While a quick glance at the numbers might lead one to believe that the UMass offense is better than Northwestern’s, reading between the lines shows that it probably isn’t. The Wildcats play in the Big Ten, one of the best conferences in college football, against interconference opponents such as No. 14 Wisconsin, Ohio State and Iowa. The Wildcats have the fourth hardest strength of schedule in the country, while UMass has the third easiest.

“Everyone is going to see [Northwestern’s] record and say they’re not playing great football,” Bell said. “But they’re sound, they’re disciplined. There’s a reason those guys won 10 games just a year ago.”

For the UMass offense, it seemed to be putting things together prior to Sunday’s 63-7 defeat to Army. It totaled a season high 439 yards against UConn, along with two respectable offensive performances against Louisiana Tech and Liberty, where it seemed to pick up steam as the games went along.

“It’s just about execution,” quarterback Andrew Brito said. “Everybody needs to do their part and it starts and finishes with the quarterback. Without good quarterback play you’re not going to be able to move the ball at all. I think it’s really focusing on everybody doing their job.”

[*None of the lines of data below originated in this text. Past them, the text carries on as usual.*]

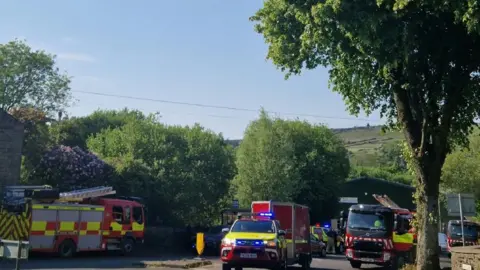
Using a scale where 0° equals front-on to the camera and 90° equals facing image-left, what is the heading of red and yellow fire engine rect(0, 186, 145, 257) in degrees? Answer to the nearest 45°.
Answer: approximately 225°

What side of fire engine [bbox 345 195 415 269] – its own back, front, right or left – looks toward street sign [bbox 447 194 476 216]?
left

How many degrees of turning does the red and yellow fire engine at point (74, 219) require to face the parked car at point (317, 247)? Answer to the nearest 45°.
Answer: approximately 45° to its right

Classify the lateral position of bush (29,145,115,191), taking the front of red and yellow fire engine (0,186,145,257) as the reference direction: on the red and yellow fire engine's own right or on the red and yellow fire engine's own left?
on the red and yellow fire engine's own left
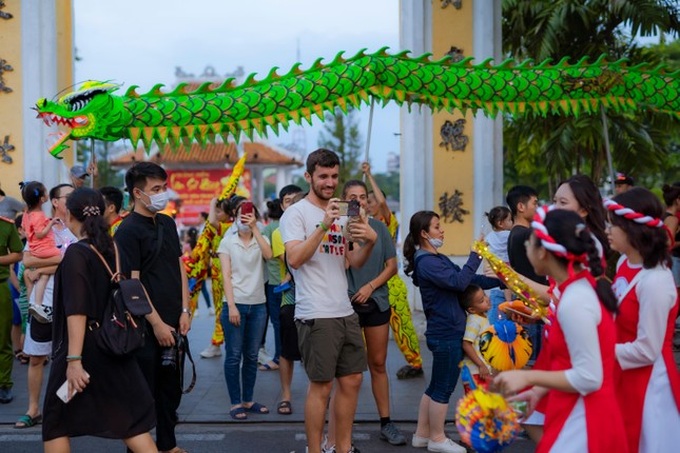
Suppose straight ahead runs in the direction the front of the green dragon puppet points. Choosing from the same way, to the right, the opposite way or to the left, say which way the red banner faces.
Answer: to the left

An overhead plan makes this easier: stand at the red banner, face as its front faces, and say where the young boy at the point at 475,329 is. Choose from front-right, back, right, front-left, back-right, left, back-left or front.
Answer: front

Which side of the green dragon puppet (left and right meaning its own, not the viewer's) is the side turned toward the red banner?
right

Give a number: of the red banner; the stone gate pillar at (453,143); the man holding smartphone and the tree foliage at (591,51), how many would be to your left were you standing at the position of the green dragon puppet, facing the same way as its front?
1

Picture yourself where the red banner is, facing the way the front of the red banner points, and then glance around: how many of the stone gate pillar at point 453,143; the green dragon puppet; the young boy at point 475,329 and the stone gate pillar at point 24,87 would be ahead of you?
4

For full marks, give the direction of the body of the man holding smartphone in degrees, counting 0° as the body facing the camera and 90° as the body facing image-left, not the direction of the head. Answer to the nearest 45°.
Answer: approximately 315°

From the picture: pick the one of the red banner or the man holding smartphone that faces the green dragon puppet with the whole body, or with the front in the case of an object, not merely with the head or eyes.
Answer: the red banner

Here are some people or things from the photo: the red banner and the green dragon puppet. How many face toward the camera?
1

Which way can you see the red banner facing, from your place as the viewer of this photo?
facing the viewer

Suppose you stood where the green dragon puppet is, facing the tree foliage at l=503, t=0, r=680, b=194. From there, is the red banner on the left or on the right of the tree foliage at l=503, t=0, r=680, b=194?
left

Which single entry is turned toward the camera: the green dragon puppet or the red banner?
the red banner

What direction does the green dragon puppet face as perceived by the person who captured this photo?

Brito, who transferred to UMass from junior college this season, has seen his play fluctuate over the year. He posted a solid 16-for-27, two-touchdown performance against Liberty, yet could only muster 75 yards on 6-for-16 against Army. Of the 75 yards against Army, 56 came on a trick-play touchdown in the first quarter. He was later benched for Randall West in the third.

“Every day at practice, no spots are solidified,” receiver Jermaine “OC” Johnson said about the quarterback carousel. “We’re basically getting reps with mostly all the quarterbacks, the ones, twos and threes. We have a good hold on each quarterback, no telling who the starter will be.”

Though the Northwestern offense and the UMass offense seem to be fairly similar, the Wildcats still open the game as 39-point favorites against the Minutemen.

“What I’ve been told [is that] their offense is down right now,” Johnson said. “But their defense is told to play physical basically. I know they’re going to bring a challenge and it’s just up to us to accept that challenge and just play physical also.”

Two pretty bad offenses. One game. Kickoff is set for noon on Saturday from Evanston, Illinois.